Lo standard comprende 12 requisiti principali suddivisi in sei aree: sicurezza della rete, protezione dei dati, gestione delle vulnerabilità, controllo degli accessi, monitoraggio e politiche di sicurezza. La conformità viene dimostrata tramite audit annuali o autocertificazioni (SAQ).
Per la maggior parte degli Esercenti online, l'utilizzo di un PSP certificato PCI-DSS riduce notevolmente il proprio impegno di conformità: se i dati della carta vengono elaborati tramite un Hosted Checkout o un modulo di pagamento tokenizzato, i dati sensibili non toccano mai direttamente il sistema dell'Esercente.
Esempi di PCI DSS
Un negozio online utilizza l'Hosted Checkout del suo PSP. I dati delle carte non vengono mai memorizzati sul server del negozio — l'impegno per la conformità PCI-DSS è minimo.

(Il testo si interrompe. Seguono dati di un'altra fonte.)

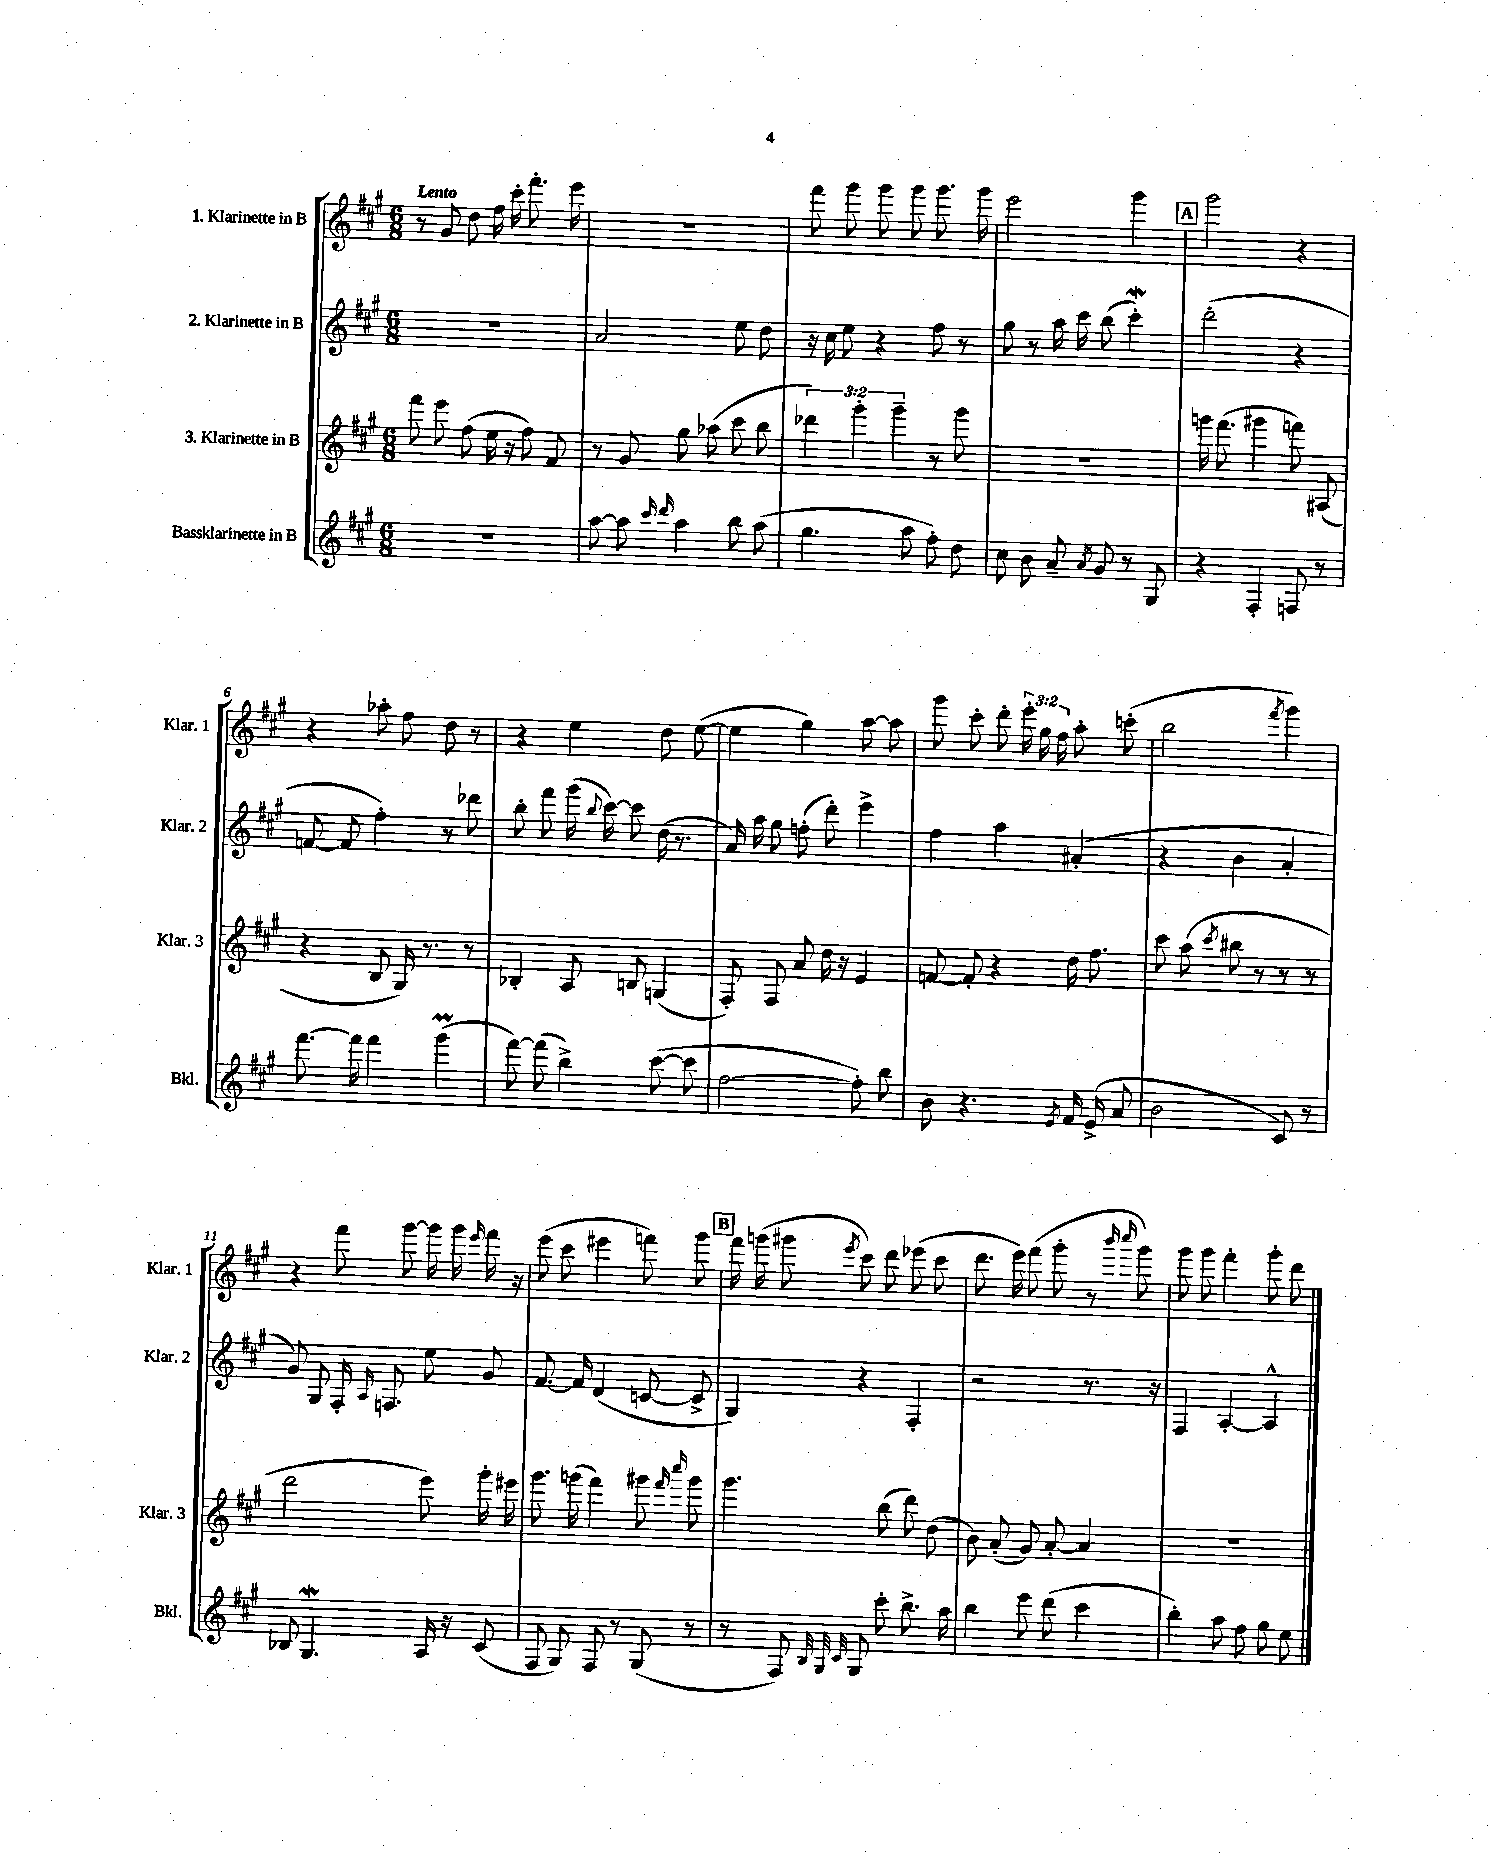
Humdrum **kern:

**kern	**kern	**kern	**kern
*staff4	*staff3	*staff2	*staff1
*clefG2	*clefG2	*clefG2	*clefG2
*k[f#c#g#]	*k[f#c#g#]	*k[f#c#g#]	*k[f#c#g#]
*M6/8	*M6/8	*M6/8	*M6/8
2.r	8fff#	2.r	8r
.	8eee	.	8g#
.	(8ff#	.	8dd
.	16ee	.	16ff#
.	16r	.	16ccc#'
.	8ff#)	.	8.fff#'
.	8f#	.	.
.	.	.	16eee
=	=	=	=
[8aa	8r	2a	2.r
8aa]	8g#	.	.
16qqccc#	.	.	.
16qqddd	.	.	.
4aa	8gg#	.	.
.	(8aa-	.	.
8bb	8ccc#	8ee	.
(8aa	8bb	8dd	.
=	=	=	=
4.gg#	6ddd-)	16r	8fff#
.	.	16cc#	.
.	.	8ee	8ggg#
.	6ggg#'	.	.
.	.	4r	8ggg#
.	6ggg#~	.	.
8aa	.	.	8ggg#
8ff#')	8r	8ff#	8.ggg#
8dd	8ggg#	8r	.
.	.	.	16ggg#
=	=	=	=
8cc#	2.r	8gg#	2eee
8b	.	8r	.
8a~	.	16aa	.
.	.	16ccc#	.
8qa	.	.	.
8g#	.	(8bb	.
8r	.	4ccc#')	4ggg#
8G#	.	.	.
=	=	=	=
4r	16ggg	(2ddd'	2ggg#
.	(8.fff#	.	.
4F#'	4ggg#	.	.
8F	8fff)	4r	4r
8r	(8A#	.	.
=	=	=	=
[8.fff#	4r	[8f	4r
.	.	8f]	.
16fff#]	.	.	.
4fff#	8B	4ff#')	8aa-'
.	16G#)	.	8ff#
.	8.r	.	.
(4ggg#	.	8r	8dd
.	8r	8ddd-	8r
=	=	=	=
[8fff#)	4B-'	8bb'	4r
(8fff#]	.	8fff#	.
4bb^)	8A	(16ggg#	4ee
.	.	8qqbb	.
.	.	[16ccc#)	.
.	8B	8ccc#]	.
([8ccc#	(4G	(16dd	8dd
.	.	8.r	.
8ccc#]	.	.	([8ee
=	=	=	=
[2ff#	8F#')	16a)	4ee]
.	.	16aa	.
.	8F#	8gg#	.
.	8a	(8ff'	4gg#)
.	16dd	8ddd')	.
.	16r	.	.
8ff#'])	4e	4eee^	[8aa
8bb	.	.	8aa]
=	=	=	=
8b	[8f	4ff#	8ggg#
4.r	8f']	.	8ccc#'
.	4r	4aa	8ddd'
.	.	.	24eee'
.	.	.	24gg#
.	.	.	24ff#
8qe	.	.	.
16f#	16dd	(4a#'	8aa'
(16e^	8.ff#	.	.
8a	.	.	(8ccc'
=	=	=	=
2b	8ccc#	4r	2bb
.	(8aa	.	.
.	8qccc#	.	.
.	8bb#	4b	.
.	8r	.	.
.	.	.	8qfff#
8c#)	8r	4a'	4ggg#)
8r	8r	.	.
=	=	=	=
8B-	2ddd	8g#)	4r
4.G#	.	8G#	.
.	.	16F#'	8fff#
.	.	16qqA	.
.	.	8.F	.
.	.	.	[8ggg#
16A	8eee)	8ee	16ggg#]
16r	.	.	16ggg#
.	.	.	16qqeee
(8c#	16ggg#'	8g#	16fff#
.	16eee#	.	16r
=	=	=	=
8F#	8.ggg#	[8.f#	(8eee
8G#)	.	.	8ccc#
.	(16ggg	16f#]	.
8F#	4fff#)	(4d	4eee#
8r	.	.	.
(8G#	8ggg#	[8c	8fff)
.	16qqfff#	.	.
.	16qqcccc#	.	.
8r	8ggg#	8c^]	8ggg#
=	=	=	=
8r	4.ggg#	4G#)	16fff#
.	.	.	(16ggg
8F#)	.	.	8ggg#
32qqB	.	.	.
32qqG#	.	.	.
32qqc#	.	.	8qeee
8G#	.	4r	8ccc#)
8ccc#'	(8bb	.	8ddd
8.bb^	8ddd)	4F#'	(8eee-
.	(8dd	.	8ccc#
16aa	.	.	.
=	=	=	=
4bb	8b)	2r	8.ddd
.	(8a'	.	.
.	.	.	16eee)
8eee	8g#)	.	(8fff#
(8ddd	[8a'	.	8ggg#'
4ccc#	4a]	8.r	8r
.	.	.	16qqbbb
.	.	.	16qqcccc#
.	.	.	8ggg#)
.	.	16r	.
=	=	=	=
4bb')	2.r	4F#	8ggg#
.	.	.	8ggg#
8aa	.	[4A'	4fff#'
8ff#	.	.	.
8gg#	.	4A^^]	8ggg#'
8ee	.	.	8ddd
==	==	==	==
*-	*-	*-	*-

Un grande rivenditore elabora i dati delle carte nel proprio sistema e deve superare annualmente un audit PCI-DSS da parte di un Qualified Security Assessor (QSA).
Un PSP tokenizza i dati delle carte: invece del numero di carta reale, viene memorizzato un token che è privo di valore per i truffatori.
FAQ PCI DSS
Che cos'è il PCI DSS?
PCI DSS è lo standard di sicurezza del settore delle carte di credito. Definisce i requisiti per tutte le aziende che elaborano, memorizzano o trasmettono i dati delle carte di credito — per proteggere dalla perdita di dati e dalle frodi.

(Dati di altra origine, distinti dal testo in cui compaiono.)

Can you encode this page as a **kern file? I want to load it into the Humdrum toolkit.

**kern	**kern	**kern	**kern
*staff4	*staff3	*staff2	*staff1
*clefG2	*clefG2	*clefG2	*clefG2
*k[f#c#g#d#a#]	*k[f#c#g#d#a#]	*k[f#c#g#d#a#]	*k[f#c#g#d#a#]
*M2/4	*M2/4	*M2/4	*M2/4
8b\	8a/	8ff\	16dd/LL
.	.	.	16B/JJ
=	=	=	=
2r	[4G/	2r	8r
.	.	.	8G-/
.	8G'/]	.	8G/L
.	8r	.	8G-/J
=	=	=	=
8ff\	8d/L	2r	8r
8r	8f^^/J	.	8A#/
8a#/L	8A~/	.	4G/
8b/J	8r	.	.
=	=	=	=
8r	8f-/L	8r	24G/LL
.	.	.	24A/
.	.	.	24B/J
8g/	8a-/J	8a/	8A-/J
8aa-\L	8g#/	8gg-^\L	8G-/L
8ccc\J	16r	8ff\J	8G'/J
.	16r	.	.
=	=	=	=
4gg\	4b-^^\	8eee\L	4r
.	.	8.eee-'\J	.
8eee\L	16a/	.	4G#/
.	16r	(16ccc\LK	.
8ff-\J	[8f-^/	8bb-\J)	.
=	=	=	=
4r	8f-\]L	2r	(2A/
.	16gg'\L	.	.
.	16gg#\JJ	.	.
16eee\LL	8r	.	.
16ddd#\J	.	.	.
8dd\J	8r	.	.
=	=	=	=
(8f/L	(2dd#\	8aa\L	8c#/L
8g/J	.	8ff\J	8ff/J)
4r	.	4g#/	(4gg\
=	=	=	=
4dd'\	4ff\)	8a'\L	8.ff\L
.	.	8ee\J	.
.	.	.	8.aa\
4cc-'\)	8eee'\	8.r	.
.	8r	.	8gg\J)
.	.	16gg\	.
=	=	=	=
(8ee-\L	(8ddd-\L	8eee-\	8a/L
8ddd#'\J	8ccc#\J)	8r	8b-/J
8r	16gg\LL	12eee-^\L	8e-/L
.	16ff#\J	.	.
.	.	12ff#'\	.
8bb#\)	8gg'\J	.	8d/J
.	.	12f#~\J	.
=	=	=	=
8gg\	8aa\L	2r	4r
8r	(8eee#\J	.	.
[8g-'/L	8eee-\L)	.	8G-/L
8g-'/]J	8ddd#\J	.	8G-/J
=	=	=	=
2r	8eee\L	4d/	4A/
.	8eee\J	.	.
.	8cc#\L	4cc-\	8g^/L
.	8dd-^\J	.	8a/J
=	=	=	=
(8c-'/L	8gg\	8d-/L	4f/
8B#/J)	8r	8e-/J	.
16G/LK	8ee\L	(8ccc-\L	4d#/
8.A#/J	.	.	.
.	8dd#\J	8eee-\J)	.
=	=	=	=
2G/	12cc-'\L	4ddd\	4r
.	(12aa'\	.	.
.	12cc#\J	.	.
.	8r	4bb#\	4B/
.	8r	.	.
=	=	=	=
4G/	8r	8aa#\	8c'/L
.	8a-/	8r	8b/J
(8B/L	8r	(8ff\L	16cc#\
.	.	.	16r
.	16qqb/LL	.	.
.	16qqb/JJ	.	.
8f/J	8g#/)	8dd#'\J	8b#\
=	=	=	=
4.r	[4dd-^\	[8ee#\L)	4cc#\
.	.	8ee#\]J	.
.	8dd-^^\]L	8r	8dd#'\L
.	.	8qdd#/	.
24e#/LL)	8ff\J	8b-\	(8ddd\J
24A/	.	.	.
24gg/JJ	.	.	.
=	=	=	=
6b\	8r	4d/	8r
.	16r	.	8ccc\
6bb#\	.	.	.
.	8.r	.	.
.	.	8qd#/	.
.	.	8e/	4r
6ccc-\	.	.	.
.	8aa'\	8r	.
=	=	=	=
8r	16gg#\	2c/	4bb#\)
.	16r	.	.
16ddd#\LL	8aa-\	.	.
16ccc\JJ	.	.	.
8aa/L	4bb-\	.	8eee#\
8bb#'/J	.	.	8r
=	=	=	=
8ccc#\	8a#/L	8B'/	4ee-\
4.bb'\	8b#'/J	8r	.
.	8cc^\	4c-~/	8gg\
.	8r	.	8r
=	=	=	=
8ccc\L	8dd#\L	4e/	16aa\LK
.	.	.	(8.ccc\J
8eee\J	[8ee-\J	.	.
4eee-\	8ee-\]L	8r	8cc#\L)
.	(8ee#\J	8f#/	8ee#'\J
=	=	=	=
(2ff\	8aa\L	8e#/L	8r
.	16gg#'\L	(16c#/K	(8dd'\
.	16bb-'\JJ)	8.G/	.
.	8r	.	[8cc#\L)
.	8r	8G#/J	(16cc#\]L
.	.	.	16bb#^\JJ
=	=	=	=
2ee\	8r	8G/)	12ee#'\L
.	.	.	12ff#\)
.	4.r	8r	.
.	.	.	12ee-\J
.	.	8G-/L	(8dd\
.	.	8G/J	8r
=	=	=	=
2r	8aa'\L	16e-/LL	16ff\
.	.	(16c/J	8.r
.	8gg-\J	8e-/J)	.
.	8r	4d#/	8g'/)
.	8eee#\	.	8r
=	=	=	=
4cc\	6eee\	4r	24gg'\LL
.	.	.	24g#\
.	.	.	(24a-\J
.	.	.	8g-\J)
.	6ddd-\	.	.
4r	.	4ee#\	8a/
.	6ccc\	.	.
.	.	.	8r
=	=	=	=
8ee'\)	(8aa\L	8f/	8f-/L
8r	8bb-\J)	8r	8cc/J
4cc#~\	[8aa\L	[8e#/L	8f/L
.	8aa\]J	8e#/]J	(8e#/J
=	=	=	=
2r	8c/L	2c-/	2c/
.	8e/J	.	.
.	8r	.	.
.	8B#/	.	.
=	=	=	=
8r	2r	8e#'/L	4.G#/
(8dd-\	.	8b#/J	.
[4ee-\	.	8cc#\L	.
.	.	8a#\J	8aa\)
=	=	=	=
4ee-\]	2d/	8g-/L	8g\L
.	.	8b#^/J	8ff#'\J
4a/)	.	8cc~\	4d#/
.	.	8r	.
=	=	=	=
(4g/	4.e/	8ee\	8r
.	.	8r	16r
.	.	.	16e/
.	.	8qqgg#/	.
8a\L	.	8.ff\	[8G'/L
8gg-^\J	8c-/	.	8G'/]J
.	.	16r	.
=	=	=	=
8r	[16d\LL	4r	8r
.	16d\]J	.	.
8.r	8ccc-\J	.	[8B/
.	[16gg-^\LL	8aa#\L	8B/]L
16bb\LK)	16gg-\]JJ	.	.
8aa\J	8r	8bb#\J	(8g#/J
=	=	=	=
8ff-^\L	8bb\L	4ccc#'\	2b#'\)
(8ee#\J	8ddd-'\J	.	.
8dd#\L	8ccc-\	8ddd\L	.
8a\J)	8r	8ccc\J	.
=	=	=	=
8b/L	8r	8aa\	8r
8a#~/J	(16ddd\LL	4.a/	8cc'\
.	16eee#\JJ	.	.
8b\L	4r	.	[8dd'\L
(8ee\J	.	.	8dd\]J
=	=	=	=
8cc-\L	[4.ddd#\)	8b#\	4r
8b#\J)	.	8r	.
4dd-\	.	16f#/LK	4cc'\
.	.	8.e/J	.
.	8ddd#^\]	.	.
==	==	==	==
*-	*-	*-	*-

Come Esercente devo essere conforme allo standard PCI DSS?
Sì, in linea di principio ogni azienda che accetta pagamenti con carta deve essere conforme al PCI DSS. Per la maggior parte degli Esercenti online, tuttavia, l'impegno si riduce notevolmente se utilizzano un PSP certificato PCI DSS con Hosted Checkout.
Cos'è la tokenizzazione nel contesto di PCI DSS?
La tokenizzazione sostituisce il numero reale della carta con un token, un valore casuale che non ha alcun valore per i truffatori. Il token può essere utilizzato per le transazioni successive senza dover memorizzare i dati reali della carta.
Cosa succede in caso di violazione dello standard PCI-DSS?
Le violazioni possono comportare sanzioni finanziarie da parte dei circuiti delle carte, un aumento delle commissioni di transazione, la perdita dell'accettazione delle carte e, nel peggiore dei casi, richieste di risarcimento danni in caso di perdita dei dati.